EXERCISE PROMPT:
In the court order, what item did Libby find and confiscate while searching May's cell?
══ PAGE EXTRACT
NONPRECEDENTIAL DISPOSITION
To be cited only in accordance with
Fed. R. App. P. 32.1
United States Court of Appeals
For the Seventh Circuit
Chicago, Illinois 60604
Submitted November 29, 2007*
Decided November 30, 2007
Before
Hon. JOEL M. FLAUM, Circuit Judge
Hon. DANIEL A. MANION, Circuit Judge
Hon. DIANE S. SYKES, Circuit Judge
Nos. 05-1473 & 05-1647
FLOYD MAY, Appeals from the United States
Plaintiff-Appellant, District Court for the Central District
of Illinois
v.
No. 01-1520
JACK LIBBY et al.,
Defendants-Appellees. Harold A. Baker,
Judge
ORDER
Floyd May, an Illinois prisoner, sued several prison officials at Pontiac
Correctional Center under 42 U.S.C. § 1983, claiming that they violated his right to
free speech, retaliated against him for filing an internal grievance, and denied him
access to the courts. After May presented his case-in-chief to a jury, the district
court granted the defendants’ motion for judgment as a matter of law. May appeals,
and we affirm.
*
After an examination of the briefs and the record, we have concluded that oral
argument is unnecessary. Thus, the appeal is submitted on the briefs and the record. See
Fed. R. App. P. 34(a)(2).
Nos. 05-1473 & 05-1647 Page 2
The facts underlying May’s free speech claim are undisputed. In February
2001 May sent a letter to a state court clerk asking how to pursue both criminal and
federal charges against one of the defendants, corrections officer Jack Libby. May
sent a copy of the letter to the internal affairs unit of the prison, where Libby was
assigned. Libby interpreted copying the letter to internal affairs as a threat against
him that violated prison regulations. See 20 ILL. ADMIN. CODE § 504, App. A. R.
206. Following a hearing to determine whether May indeed made a threat against
Libby, May was found guilty. The prison accordingly disciplined him by confining
him in segregation, but the Administrative Review Board (ARB) later reversed the
guilty finding and expunged it from May’s record.
A separate incident prompted May’s retaliation and access-to-courts claims.
In March 2001 internal affairs received ten grievances about prison conditions,
ostensibly from ten different inmates, but that were written in the same
handwriting and contained nearly identical content. Each grievance requested that
May act as the undersigned inmate’s representative. Internal affairs interpreted
the grievances to be a petition that violated prison regulations and the request that
May serve as a representative to be an improper creation of a hierarchy among
inmates. See 20 ILL. ADMIN. CODE § 504, App. A, R. 309. Investigating the matter
by searching May’s cell, Libby found and confiscated the five-page grievance form.
According to May, however, Libby also removed several legal documents relating to
his impending lawsuit against Libby.
════
══ MATERIAL SUPPLIED
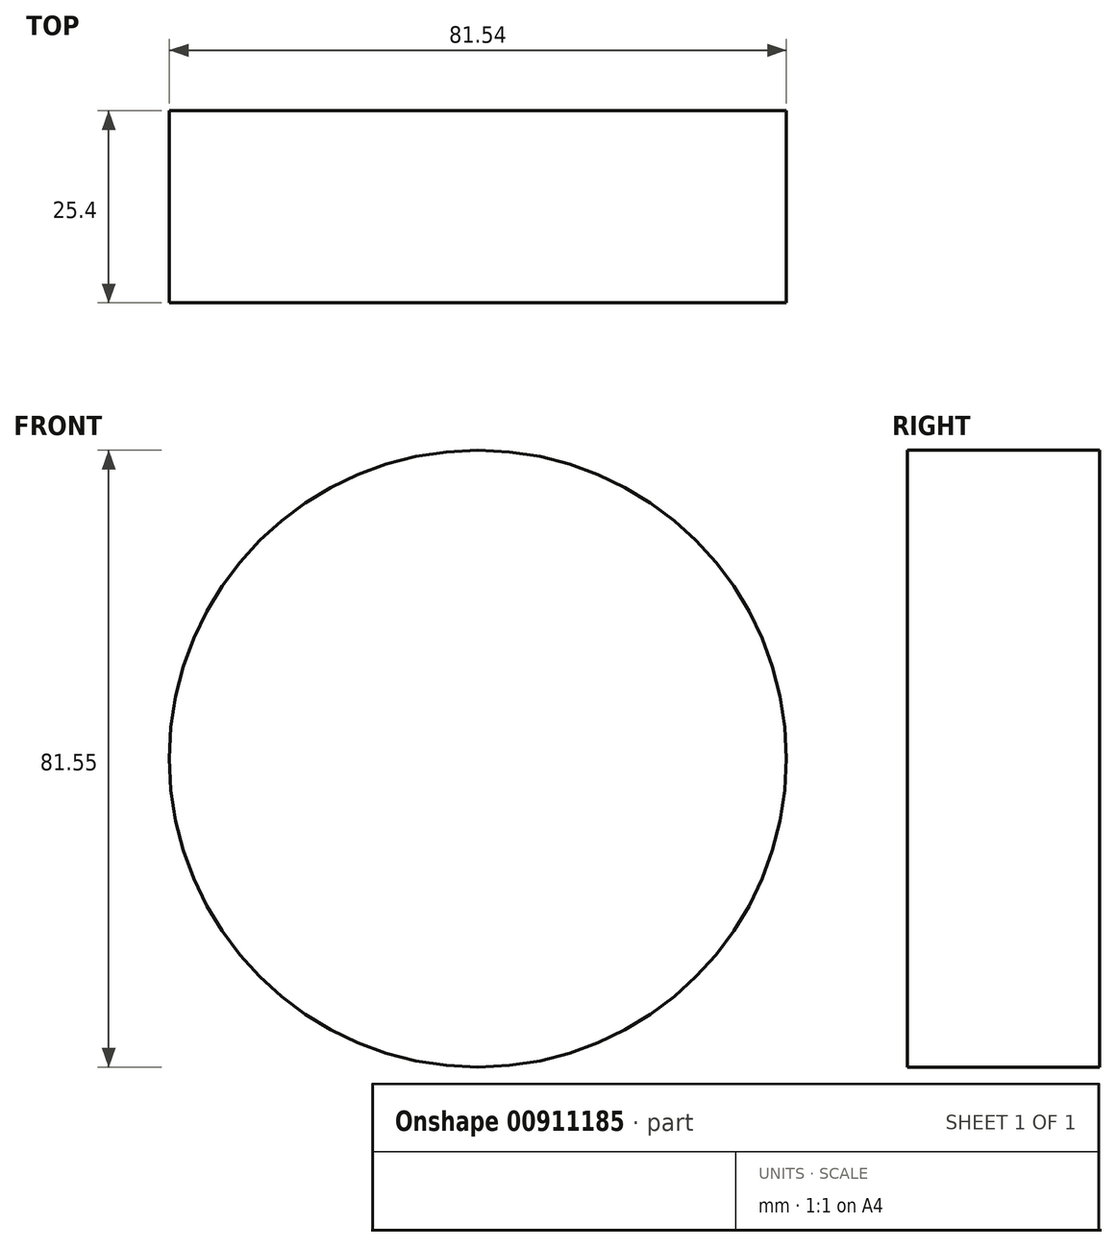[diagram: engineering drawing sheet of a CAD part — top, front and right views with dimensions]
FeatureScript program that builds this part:
annotation { "Feature Type Name" : "Feature", "Feature Type Description" : "" }
export const myFeature = defineFeature(function(context is Context, id is Id, definition is map)
    precondition{}
    {
        {
            var Q0;
            Q0=qCreatedBy(makeId("Front.planeOp"),FACE);
            var sketch = newSketch(context, id + "F0", { "sketchPlane" : qUnion([Q0])});
            skCircle(sketch, "E0", {"center": v(0, 1.57) * mm, "radius": 40.77 * mm});
            skSolve(sketch);
        }
        {
            var Q0;
            Q0=makeQuery(id+"F0.imprint","IMPRINT",FACE,{"disambiguationData":[TD([[makeQuery(id+"F0.imprint","IMPRINT",EDGE,{"derivedFrom":sQuery(id+"F0.wireOp",EDGE,"E0")}),1.0]])]});
            extrude(context, id + "F1", {"entities" : qUnion([Q0]), "depth" : 25.4 * mm, "offsetDistance" : 25.4 * mm});
        }
    });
════
REPLY TO THE EXERCISE:
The five-page grievance form.